Post by Kestrel on Sun Mar 18, 2018 1:57 pm

I'm sure i know how you'd like to 'engage' with these vermin & in time people will indeed resort to that, however in the meantime lets have a few facts.

It is an alleged civil debt & if you say it's come from a magistrates court some info:
Magistrates’ court bailiffs
Magistrates’ court bailiffs work for the magistrates’ court and they are responsible to the clerk of the magistrates' court. They are used to deal with:
money owed because of a criminal case, including fines
money owed in certain non-criminal cases, for example, road traffic penalties.
However most magistrates’ courts now use private bailiffs to collect these debts.

Bailiffs cannot force their way in to a property
It is unlawful to use assault or battery and see cla1977 s.6(2)
# # #
(Do this): Print the stretch of the forum post from "Post by Kestrel on Sun" through "a few facts.". Rely only on the forum post above.
# # #
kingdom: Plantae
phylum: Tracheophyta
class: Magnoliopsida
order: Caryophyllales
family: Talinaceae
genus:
# # #
(Correct output):
Post by Kestrel on Sun Mar 18, 2018 1:57 pm

I'm sure i know how you'd like to 'engage' with these vermin & in time people will indeed resort to that, however in the meantime lets have a few facts.